(Keypoint text descriptions)
[Start of Attachment]
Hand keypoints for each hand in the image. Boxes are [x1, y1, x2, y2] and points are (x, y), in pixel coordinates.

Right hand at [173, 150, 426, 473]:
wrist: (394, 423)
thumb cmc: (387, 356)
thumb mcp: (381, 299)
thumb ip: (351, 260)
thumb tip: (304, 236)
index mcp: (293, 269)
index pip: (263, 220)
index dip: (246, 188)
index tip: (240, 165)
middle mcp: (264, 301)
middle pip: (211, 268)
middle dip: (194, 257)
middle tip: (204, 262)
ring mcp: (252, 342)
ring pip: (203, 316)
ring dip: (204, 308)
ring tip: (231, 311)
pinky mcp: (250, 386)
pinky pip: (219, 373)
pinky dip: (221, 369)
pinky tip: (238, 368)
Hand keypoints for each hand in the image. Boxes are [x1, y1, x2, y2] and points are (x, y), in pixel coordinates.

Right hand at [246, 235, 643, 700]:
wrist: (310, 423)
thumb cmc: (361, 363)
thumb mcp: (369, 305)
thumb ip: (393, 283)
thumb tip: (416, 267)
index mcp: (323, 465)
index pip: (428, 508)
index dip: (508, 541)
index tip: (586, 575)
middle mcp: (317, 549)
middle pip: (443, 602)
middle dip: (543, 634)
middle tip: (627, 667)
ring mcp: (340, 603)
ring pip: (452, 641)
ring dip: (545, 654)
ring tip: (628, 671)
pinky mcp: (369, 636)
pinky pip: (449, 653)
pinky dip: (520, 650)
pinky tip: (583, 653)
[End of Attachment]
ASSIGNED TASK.
Copy out each line of the entries where the word "pinky" is found.

EXERCISE RESULT.
pinky mcp: (250, 386)
pinky pip: (219, 373)
pinky dip: (221, 369)
pinky tip: (238, 368)
pinky mcp: (369, 636)
pinky pip: (449, 653)
pinky dip: (520, 650)
pinky tip: (583, 653)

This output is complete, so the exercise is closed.